#### PASSAGE TO READ ####

Ursula K. Le Guin’s novel The Left Hand of Darkness is best known for its imaginative take on gender — the inhabitants of the planet Gethen (Winter) are human-descended hermaphrodites, who become male or female (depending on their partners) only during a brief mating cycle (called kemmer) every month.
For Le Guin, though, the ambisexuality of the Gethenians is about much more than just sex. As she says (through the mouth of a Terran-normal human observing the Gethenians,) the structure of the kemmer cycle rules the Gethenians; all their stories and culture is focused on it. This, she says, is relatively easy for outsiders to understand. But
What is very hard for us to understand is that four-fifths of the time, these people are not sexually motivated at all…. Consider: Anyone can turn his hand to anything. This sounds very simple, but its psychological effects are incalculable…. Consider: A child has no psycho-sexual relationship to his mother and father. There is no myth of Oedipus on Winter….. Consider: There is no unconsenting sex, no rape.
Gethenians, Le Guin goes on to make clear in the rest of the book, are not ruled by the dualism or binaries which structure our thought. Perhaps in part for that reason, they have no war.
I say “perhaps” here advisedly — Le Guin is careful not to absolutely link the absence of masculinity to the absence of violence. There are other possible reasons for the lack of warfare; Gethen is an extremely cold planet, and its inhabitants are in a constant struggle for survival — their battle against the cold is so all-consuming and fierce that they have had little time to develop large scale states or armies. They do, however, have assassinations, and murders, and torture, and even occasional small battles. During the time of the novel, two Gethenian nations have even gotten large enough and powerful enough that it looks like a border dispute might turn into war.
Still, with all these caveats, the fact remains — the Gethenians don’t have men, they don’t have sexual violence, and perhaps not as a direct result, but not incidentally either, they don’t have glory of arms, and they don’t have war.
The link between gender and violence is subtly emphasized on another level as well. The story of the novel focuses not just on the Gethenians, but on a visitor to their planet. Genly Ai, a Terran man, has come to Gethen as a representative of the Ekumen, a pan-galactic organization of cultural traders, or sharers. Genly has come alone on his mission specifically so that the Gethenians do not feel pressured or afraid of him. The Ekumen seek no control; they completely eschew force. When a world accepts their overtures, they simply open communication and begin exchanging knowledge and technology. It’s like the benevolent Star Trek Federation — if the Federation were completely non-violent.
It’s not just Gethen which does not have war, then — it’s the novel itself. And just as Gethen’s lack of warfare is linked more or less explicitly to the gender of its people, so the lack of warfare in The Left Hand of Darkness seems linked, more or less explicitly, to the fact that its writer is a woman.

#### PROVIDED MATERIAL ####

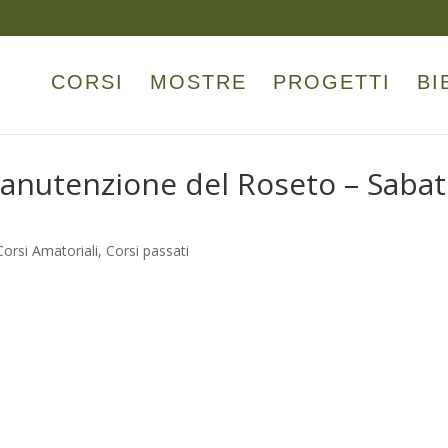
CORSI
MOSTRE
PROGETTI
BI
Manutenzione del Roseto – Saba
Corsi Amatoriali
,
Corsi passati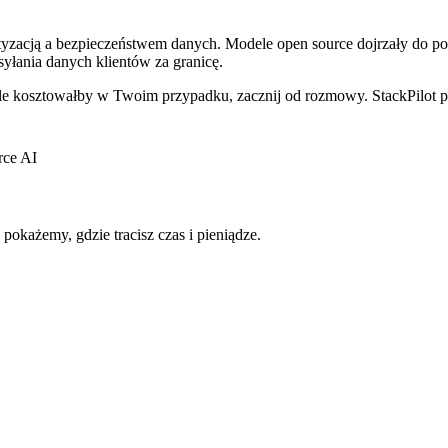
tyzacją a bezpieczeństwem danych. Modele open source dojrzały do po
łania danych klientów za granicę.
i ile kosztowałby w Twoim przypadku, zacznij od rozmowy. StackPilot p
rce AI
pokażemy, gdzie tracisz czas i pieniądze.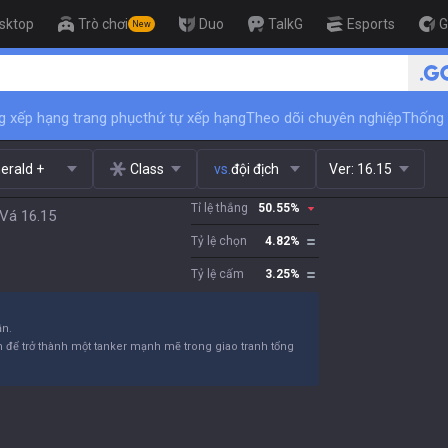
sktop
Trò chơi
Duo
TalkG
Esports
G
New
🏆 Rank Up in 3 Days! Challenger Coach
g xếp hạng trang phục
thứ tự xếp hạng
Theo dõi chuyên nghiệp
Thống 
erald +
Class
vs.
đội địch
Ver:
16.15
Tỉ lệ thắng
50.55
%
 Vá 16.15
Tỷ lệ chọn
4.82
%
Tỷ lệ cấm
3.25
%
ần.
m để trở thành một tanker mạnh mẽ trong giao tranh tổng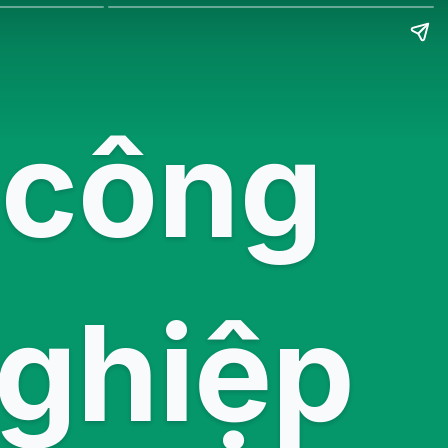
 công
ghiệp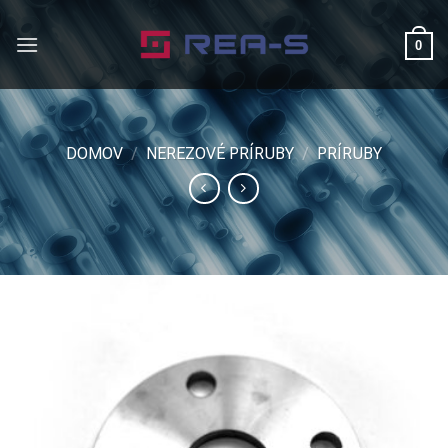
Skip
to
0
content
DOMOV
/
NEREZOVÉ PRÍRUBY
/
PRÍRUBY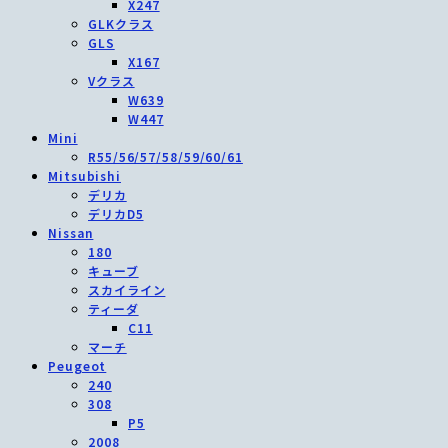
X247
GLKクラス
GLS
X167
Vクラス
W639
W447
Mini
R55/56/57/58/59/60/61
Mitsubishi
デリカ
デリカD5
Nissan
180
キューブ
スカイライン
ティーダ
C11
マーチ
Peugeot
240
308
P5
2008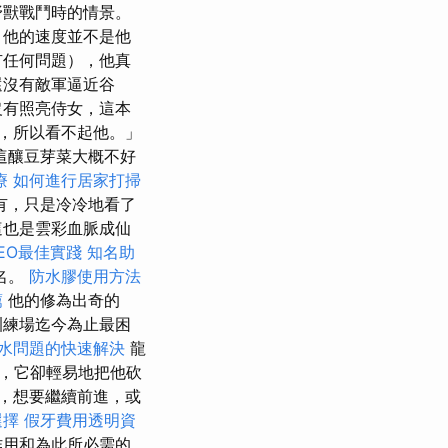
野獸戰鬥時的情景。
，他的速度並不是他
有任何問題），他真
還沒有敵軍逼近谷
沒有照亮侍女，這本
，所以看不起他。」
這釀豆芽菜大概不好
療
如何進行居家打掃
有，只是冷冷地看了
這也是雲彩血脈成仙
EO最佳實踐
知名助
名。
防水膠使用方法
薦
他的修為出奇的
訓練場迄今為止最困
水問題的快速解決
龍
，它卻輕易地把他砍
，想要繼續前進，或
選擇
假牙費用透明資
作用和為此所必需的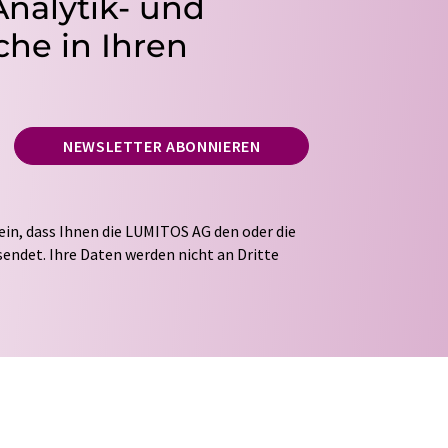
Analytik- und
he in Ihren
NEWSLETTER ABONNIEREN
ein, dass Ihnen die LUMITOS AG den oder die
endet. Ihre Daten werden nicht an Dritte
tung Ihrer Daten durch die LUMITOS AG erfolgt
ITOS darf Sie zum Zwecke der Werbung oder der
taktieren. Ihre Einwilligung können Sie
 der LUMITOS AG, Ernst-Augustin-Str. 2, 12489
s.com
mit Wirkung für die Zukunft widerrufen.
tellung des entsprechenden Newsletters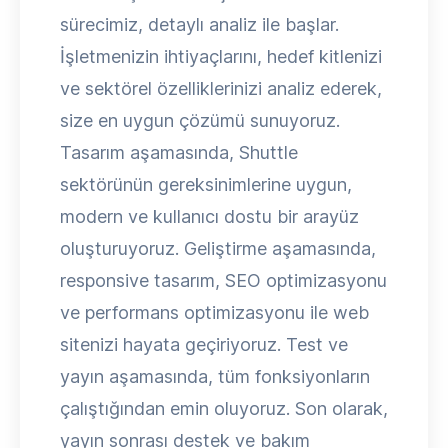
sürecimiz, detaylı analiz ile başlar.
İşletmenizin ihtiyaçlarını, hedef kitlenizi
ve sektörel özelliklerinizi analiz ederek,
size en uygun çözümü sunuyoruz.
Tasarım aşamasında, Shuttle
sektörünün gereksinimlerine uygun,
modern ve kullanıcı dostu bir arayüz
oluşturuyoruz. Geliştirme aşamasında,
responsive tasarım, SEO optimizasyonu
ve performans optimizasyonu ile web
sitenizi hayata geçiriyoruz. Test ve
yayın aşamasında, tüm fonksiyonların
çalıştığından emin oluyoruz. Son olarak,
yayın sonrası destek ve bakım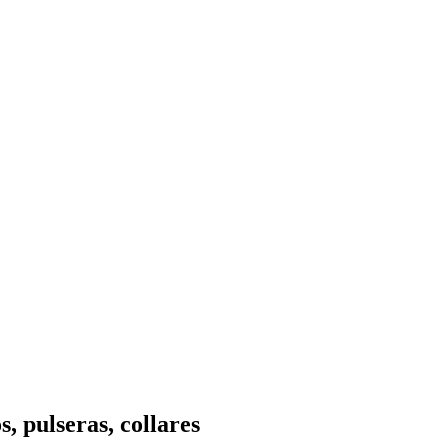
s, pulseras, collares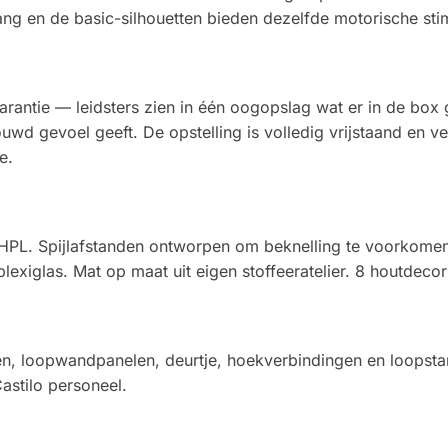
 en de basic-silhouetten bieden dezelfde motorische stimu
rantie — leidsters zien in één oogopslag wat er in de box 
ouwd gevoel geeft. De opstelling is volledig vrijstaand en 
e.
 HPL. Spijlafstanden ontworpen om beknelling te voorkomen
lexiglas. Mat op maat uit eigen stoffeeratelier. 8 houtdecor
en, loopwandpanelen, deurtje, hoekverbindingen en loopstang
astilo personeel.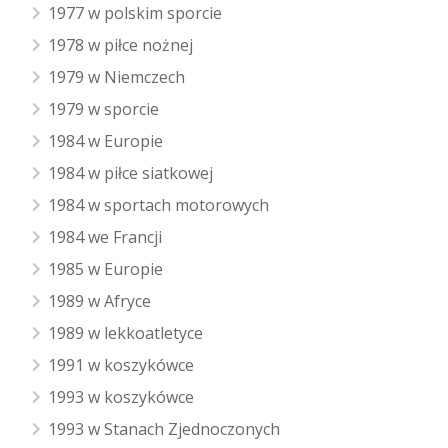
1977 w polskim sporcie
1978 w piłce nożnej
1979 w Niemczech
1979 w sporcie
1984 w Europie
1984 w piłce siatkowej
1984 w sportach motorowych
1984 we Francji
1985 w Europie
1989 w Afryce
1989 w lekkoatletyce
1991 w koszykówce
1993 w koszykówce
1993 w Stanach Zjednoczonych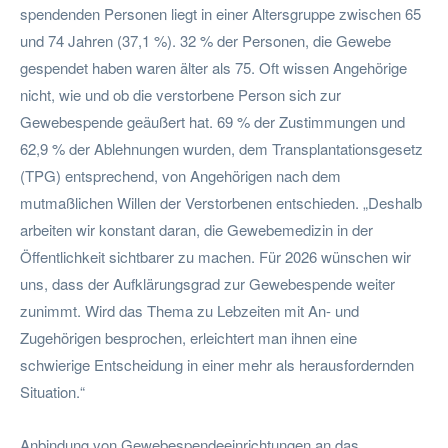
spendenden Personen liegt in einer Altersgruppe zwischen 65
und 74 Jahren (37,1 %). 32 % der Personen, die Gewebe
gespendet haben waren älter als 75. Oft wissen Angehörige
nicht, wie und ob die verstorbene Person sich zur
Gewebespende geäußert hat. 69 % der Zustimmungen und
62,9 % der Ablehnungen wurden, dem Transplantationsgesetz
(TPG) entsprechend, von Angehörigen nach dem
mutmaßlichen Willen der Verstorbenen entschieden. „Deshalb
arbeiten wir konstant daran, die Gewebemedizin in der
Öffentlichkeit sichtbarer zu machen. Für 2026 wünschen wir
uns, dass der Aufklärungsgrad zur Gewebespende weiter
zunimmt. Wird das Thema zu Lebzeiten mit An- und
Zugehörigen besprochen, erleichtert man ihnen eine
schwierige Entscheidung in einer mehr als herausfordernden
Situation.“
Anbindung von Gewebespendeeinrichtungen an das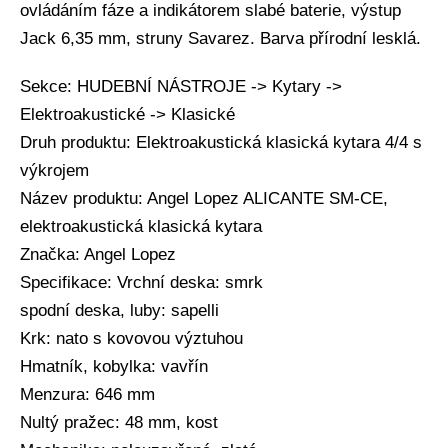
ovládáním fáze a indikátorem slabé baterie, výstup
Jack 6,35 mm, struny Savarez. Barva přírodní lesklá.
Sekce: HUDEBNÍ NÁSTROJE -> Kytary ->
Elektroakustické -> Klasické
Druh produktu: Elektroakustická klasická kytara 4/4 s
výkrojem
Název produktu: Angel Lopez ALICANTE SM-CE,
elektroakustická klasická kytara
Značka: Angel Lopez
Specifikace: Vrchní deska: smrk
spodní deska, luby: sapelli
Krk: nato s kovovou výztuhou
Hmatník, kobylka: vavřín
Menzura: 646 mm
Nultý pražec: 48 mm, kost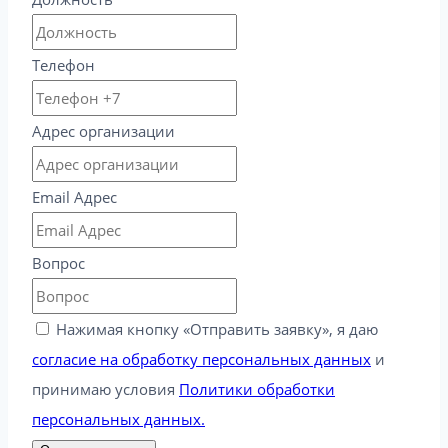
Телефон
Адрес организации
Email Адрес
Вопрос
Нажимая кнопку «Отправить заявку», я даю
согласие на обработку персональных данных
и
принимаю условия
Политики обработки
персональных данных.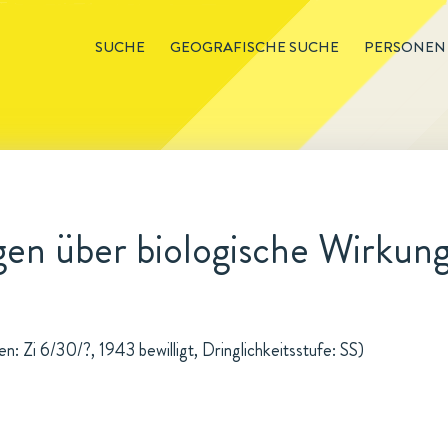
SUCHE
GEOGRAFISCHE SUCHE
PERSONEN
en über biologische Wirkung
: Zi 6/30/?, 1943 bewilligt, Dringlichkeitsstufe: SS)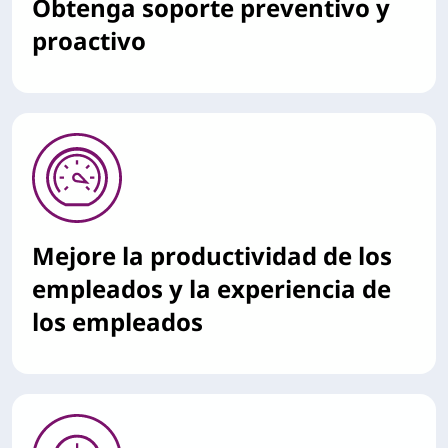
Obtenga soporte preventivo y
proactivo
Mejore la productividad de los
empleados y la experiencia de
los empleados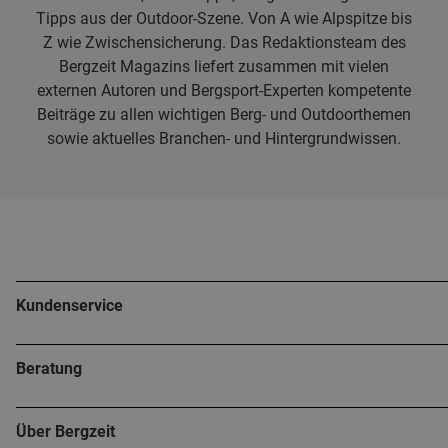
Tipps aus der Outdoor-Szene. Von A wie Alpspitze bis
Z wie Zwischensicherung. Das Redaktionsteam des
Bergzeit Magazins liefert zusammen mit vielen
externen Autoren und Bergsport-Experten kompetente
Beiträge zu allen wichtigen Berg- und Outdoorthemen
sowie aktuelles Branchen- und Hintergrundwissen.
Kundenservice
Beratung
Über Bergzeit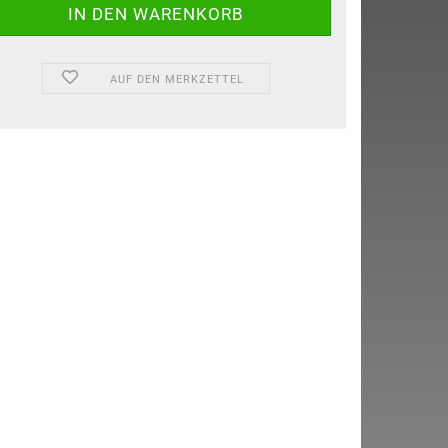
AUF DEN MERKZETTEL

####

▶ **TASKS TO COMPLETE**
a) In the essay on The Left Hand of Darkness, what is the brief monthly mating cycle of the Gethenians called?
b) Retype the passage of the essay on The Left Hand of Darkness starting at "It’s not just" and ending at "is a woman.".
The records have no connection to the essay on The Left Hand of Darkness.

▶ **YOUR RESPONSES**
a) It is called kemmer.

b)
It’s not just Gethen which does not have war, then — it’s the novel itself. And just as Gethen’s lack of warfare is linked more or less explicitly to the gender of its people, so the lack of warfare in The Left Hand of Darkness seems linked, more or less explicitly, to the fact that its writer is a woman.